Dans le monde, les terres accaparées se trouveraient pour moitié en Afrique, pour plus de 20 % dans la région Pacifique-Asie de l'Est, et pour moins du quart dans la zone Europe-Asie centrale, et l'Amérique latine en concentrerait environ 10 %. Les pays d'origine des opérateurs, qu'il s'agisse d'États ou d'acteurs privés, sont ceux qui disposent de ressources agricoles insuffisantes mais de capitaux disponibles (Japon, Corée du Sud, Arabie saoudite, Qatar, Koweït, Émirats arabes unis, Chine, etc.). Les logiques des « accapareurs » sont différenciées : si certains États sont mus par le souci de répondre aux futurs besoins alimentaires de leur population, en particulier dans un contexte où leurs terres disponibles viendraient à manquer, les grandes entreprises ont davantage à cœur de s'internationaliser et d'investir dans une agriculture destinée aux exportations.

L’accaparement des terres débouche sur un accaparement de l’eau ou water grabbing : les cultures d’exportation étant fréquemment irriguées pour augmenter leur rendement, les États qui pratiquent l’accaparement foncier font pression sur la ressource en eau de leurs victimes, et ce faisant ils économisent leurs propres ressources (Courtial, 2022, p. 216).

L’accaparement des terres est dénoncé comme une forme de néocolonialisme, et plus précisément d'agro-colonialisme par les ONG et nombre d'organisations paysannes.

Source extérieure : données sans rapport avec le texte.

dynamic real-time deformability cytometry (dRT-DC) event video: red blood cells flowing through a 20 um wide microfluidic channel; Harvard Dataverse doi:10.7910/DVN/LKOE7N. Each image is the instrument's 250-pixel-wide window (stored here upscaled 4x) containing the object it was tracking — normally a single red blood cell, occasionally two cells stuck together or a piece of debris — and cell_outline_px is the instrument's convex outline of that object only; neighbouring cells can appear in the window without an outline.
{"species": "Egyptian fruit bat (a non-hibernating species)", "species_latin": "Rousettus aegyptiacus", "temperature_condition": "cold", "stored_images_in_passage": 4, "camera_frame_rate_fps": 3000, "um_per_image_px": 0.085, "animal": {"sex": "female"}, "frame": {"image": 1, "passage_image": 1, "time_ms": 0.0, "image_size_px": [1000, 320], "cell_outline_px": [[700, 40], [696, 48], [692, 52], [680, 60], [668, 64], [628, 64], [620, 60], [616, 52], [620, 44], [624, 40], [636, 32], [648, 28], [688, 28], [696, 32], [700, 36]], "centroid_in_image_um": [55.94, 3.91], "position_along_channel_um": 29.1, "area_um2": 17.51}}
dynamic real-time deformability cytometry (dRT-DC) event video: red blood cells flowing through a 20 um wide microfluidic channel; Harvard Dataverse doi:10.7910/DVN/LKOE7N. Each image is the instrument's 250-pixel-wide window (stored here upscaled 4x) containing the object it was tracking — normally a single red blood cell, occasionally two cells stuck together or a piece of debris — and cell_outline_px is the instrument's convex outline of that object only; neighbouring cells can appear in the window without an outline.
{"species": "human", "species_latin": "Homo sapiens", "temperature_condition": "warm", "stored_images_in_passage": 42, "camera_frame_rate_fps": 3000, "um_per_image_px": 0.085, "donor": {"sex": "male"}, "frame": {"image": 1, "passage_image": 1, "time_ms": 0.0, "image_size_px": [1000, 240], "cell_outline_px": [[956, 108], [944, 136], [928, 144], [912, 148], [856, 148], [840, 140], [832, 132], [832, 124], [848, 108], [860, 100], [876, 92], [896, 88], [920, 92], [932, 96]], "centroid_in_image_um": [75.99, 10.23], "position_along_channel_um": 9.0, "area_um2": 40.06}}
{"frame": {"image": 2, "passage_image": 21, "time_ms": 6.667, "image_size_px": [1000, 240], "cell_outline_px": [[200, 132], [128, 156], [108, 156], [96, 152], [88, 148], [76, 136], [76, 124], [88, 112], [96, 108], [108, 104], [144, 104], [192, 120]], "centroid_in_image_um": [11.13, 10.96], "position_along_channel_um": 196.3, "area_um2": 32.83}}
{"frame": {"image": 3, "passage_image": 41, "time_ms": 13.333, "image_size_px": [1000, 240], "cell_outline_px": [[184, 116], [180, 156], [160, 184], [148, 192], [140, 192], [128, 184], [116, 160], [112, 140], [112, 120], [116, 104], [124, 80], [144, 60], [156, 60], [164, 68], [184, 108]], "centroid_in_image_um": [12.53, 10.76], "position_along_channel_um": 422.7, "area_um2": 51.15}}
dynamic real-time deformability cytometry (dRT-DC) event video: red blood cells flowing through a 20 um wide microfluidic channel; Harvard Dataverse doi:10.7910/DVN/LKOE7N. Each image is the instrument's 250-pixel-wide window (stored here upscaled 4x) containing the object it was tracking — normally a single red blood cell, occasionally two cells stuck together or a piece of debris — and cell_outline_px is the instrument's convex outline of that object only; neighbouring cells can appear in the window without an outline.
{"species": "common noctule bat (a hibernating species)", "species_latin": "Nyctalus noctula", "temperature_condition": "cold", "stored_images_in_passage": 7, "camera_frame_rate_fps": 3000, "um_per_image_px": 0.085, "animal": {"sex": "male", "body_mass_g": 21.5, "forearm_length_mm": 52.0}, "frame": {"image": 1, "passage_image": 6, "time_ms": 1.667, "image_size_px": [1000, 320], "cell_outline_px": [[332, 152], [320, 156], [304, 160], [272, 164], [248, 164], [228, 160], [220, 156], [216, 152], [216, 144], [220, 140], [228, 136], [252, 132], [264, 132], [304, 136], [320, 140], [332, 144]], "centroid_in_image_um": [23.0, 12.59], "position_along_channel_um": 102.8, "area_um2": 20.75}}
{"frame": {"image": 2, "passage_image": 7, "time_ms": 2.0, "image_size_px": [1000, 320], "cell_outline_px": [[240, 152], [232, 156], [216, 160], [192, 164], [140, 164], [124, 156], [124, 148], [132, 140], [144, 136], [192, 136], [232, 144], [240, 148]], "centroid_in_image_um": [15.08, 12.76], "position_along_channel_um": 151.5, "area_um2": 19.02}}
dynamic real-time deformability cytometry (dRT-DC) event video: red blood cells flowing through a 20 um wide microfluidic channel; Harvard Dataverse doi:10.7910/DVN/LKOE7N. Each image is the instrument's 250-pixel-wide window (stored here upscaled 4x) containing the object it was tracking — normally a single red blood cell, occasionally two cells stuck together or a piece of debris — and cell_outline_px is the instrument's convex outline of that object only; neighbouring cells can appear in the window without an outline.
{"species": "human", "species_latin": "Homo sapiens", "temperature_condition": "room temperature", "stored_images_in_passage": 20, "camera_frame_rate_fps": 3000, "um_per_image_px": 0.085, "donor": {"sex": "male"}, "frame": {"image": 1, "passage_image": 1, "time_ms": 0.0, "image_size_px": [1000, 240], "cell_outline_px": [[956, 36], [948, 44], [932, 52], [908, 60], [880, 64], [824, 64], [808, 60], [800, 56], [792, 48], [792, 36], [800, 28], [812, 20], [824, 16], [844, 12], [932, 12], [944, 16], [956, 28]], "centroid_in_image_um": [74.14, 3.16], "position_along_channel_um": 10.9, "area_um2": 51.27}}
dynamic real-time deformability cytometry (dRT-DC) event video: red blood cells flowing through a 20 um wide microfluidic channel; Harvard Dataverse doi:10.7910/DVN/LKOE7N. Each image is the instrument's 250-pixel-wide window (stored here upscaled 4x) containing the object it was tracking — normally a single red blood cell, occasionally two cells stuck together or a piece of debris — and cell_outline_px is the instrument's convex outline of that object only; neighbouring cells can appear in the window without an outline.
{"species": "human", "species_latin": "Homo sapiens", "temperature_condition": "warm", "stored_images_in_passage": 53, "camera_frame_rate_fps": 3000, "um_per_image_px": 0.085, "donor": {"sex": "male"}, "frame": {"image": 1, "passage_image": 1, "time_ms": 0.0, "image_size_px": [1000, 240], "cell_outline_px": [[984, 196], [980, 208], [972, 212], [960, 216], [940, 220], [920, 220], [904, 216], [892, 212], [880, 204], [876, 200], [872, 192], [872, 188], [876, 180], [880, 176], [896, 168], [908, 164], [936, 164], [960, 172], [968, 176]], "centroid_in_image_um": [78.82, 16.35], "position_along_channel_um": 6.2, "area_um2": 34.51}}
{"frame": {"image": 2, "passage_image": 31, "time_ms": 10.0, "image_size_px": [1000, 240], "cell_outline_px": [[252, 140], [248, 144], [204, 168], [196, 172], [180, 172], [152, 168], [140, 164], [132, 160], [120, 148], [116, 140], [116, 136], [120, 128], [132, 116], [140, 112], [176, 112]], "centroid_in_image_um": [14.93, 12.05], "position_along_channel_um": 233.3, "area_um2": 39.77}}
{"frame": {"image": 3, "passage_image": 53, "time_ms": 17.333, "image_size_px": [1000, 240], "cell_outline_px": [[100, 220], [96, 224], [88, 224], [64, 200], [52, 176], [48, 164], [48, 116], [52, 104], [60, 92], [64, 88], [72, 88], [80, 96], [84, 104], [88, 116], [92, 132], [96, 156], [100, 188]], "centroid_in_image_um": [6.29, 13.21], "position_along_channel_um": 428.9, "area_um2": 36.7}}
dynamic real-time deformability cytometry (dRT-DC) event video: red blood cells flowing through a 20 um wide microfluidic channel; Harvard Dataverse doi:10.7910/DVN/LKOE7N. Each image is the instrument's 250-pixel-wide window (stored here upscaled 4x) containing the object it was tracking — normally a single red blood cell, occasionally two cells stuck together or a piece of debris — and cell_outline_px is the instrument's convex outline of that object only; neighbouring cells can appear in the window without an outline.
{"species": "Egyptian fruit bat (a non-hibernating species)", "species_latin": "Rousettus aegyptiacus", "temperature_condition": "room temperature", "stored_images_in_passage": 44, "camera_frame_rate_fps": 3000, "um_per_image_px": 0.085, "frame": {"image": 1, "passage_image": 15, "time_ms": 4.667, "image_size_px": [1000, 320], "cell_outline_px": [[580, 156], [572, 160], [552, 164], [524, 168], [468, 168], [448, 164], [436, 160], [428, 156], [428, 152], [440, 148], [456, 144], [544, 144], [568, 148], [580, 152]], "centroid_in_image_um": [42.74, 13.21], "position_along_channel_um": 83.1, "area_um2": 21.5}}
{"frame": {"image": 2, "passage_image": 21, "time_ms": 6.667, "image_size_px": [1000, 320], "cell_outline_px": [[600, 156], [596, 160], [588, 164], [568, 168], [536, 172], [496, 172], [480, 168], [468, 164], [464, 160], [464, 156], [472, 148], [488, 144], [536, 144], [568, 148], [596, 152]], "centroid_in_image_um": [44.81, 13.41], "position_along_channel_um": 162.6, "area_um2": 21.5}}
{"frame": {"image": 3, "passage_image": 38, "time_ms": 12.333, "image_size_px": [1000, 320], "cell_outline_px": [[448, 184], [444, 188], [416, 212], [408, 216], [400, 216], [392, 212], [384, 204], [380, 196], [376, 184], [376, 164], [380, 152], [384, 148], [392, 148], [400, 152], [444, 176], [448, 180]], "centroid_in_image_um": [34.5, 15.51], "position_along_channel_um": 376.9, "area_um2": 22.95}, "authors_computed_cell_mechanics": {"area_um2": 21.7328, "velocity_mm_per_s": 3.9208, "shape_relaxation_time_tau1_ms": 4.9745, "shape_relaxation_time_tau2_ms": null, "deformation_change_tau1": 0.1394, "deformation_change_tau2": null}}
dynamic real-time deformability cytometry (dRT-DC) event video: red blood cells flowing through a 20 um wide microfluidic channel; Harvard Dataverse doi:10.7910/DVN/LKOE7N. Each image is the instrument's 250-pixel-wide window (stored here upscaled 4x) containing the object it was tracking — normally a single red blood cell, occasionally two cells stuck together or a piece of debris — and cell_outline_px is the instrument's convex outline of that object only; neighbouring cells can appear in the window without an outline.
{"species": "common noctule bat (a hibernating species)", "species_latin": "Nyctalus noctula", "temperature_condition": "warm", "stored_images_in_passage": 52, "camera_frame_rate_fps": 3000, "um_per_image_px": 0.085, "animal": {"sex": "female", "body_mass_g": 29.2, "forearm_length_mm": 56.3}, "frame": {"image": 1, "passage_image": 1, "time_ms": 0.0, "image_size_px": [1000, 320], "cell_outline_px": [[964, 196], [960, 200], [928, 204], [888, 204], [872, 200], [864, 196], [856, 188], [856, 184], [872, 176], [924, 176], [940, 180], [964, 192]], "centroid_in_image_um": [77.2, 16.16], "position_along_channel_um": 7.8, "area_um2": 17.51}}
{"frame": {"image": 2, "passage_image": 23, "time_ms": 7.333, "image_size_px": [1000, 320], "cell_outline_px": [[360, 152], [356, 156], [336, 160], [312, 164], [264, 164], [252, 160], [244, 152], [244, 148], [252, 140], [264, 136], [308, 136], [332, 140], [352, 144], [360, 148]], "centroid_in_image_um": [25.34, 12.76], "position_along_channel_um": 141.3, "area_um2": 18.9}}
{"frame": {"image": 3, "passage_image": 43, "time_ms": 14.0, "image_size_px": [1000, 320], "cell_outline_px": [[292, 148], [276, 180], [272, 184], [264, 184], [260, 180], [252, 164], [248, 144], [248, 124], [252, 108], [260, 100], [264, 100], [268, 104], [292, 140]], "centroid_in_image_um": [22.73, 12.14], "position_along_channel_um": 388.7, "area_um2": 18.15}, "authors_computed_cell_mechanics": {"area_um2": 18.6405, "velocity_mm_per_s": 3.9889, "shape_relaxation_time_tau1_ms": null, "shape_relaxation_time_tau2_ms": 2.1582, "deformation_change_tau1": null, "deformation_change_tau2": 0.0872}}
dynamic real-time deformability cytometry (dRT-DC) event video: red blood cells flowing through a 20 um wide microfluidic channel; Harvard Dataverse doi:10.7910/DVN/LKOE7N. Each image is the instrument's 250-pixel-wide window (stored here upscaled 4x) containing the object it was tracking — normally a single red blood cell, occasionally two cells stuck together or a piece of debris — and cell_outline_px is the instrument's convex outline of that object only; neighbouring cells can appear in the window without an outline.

De la même façon, on parle d’accaparement des mers ou ocean grab ou global ocean grabbing. Il s'agit des processus qui portent atteinte aux droits d’accès ainsi qu'aux modèles de production des personnes et des communautés dont le mode de vie, l’identité culturelle et les moyens de subsistance dépendent de leur participation à la pêche artisanale et aux activités étroitement associées, dans les pays du Sud comme du Nord. L'accaparement est le fait de la pêche industrielle et fait l'objet de dénonciation à l'ONU et parmi les ONG. L’extension récente de la taille des aires marines protégées, lorsqu’elles sont soustraites aux usages de subsistance des populations locales, participe également au processus d'accaparement des ressources naturelles à travers la science et la protection de l’environnement.

(ST), dernières modifications : (MCD) septembre 2014, (JBB) septembre 2020, septembre 2023.


Références citées
  • Courtial Mylène (2022), « Le land grabbing et le changement d’affectation des terres », in Libourel Éloïse et Gonin Alexis (dir., 2022), Agriculture et changements globaux, Neuilly : Atlande, 504 p, p. 207—223.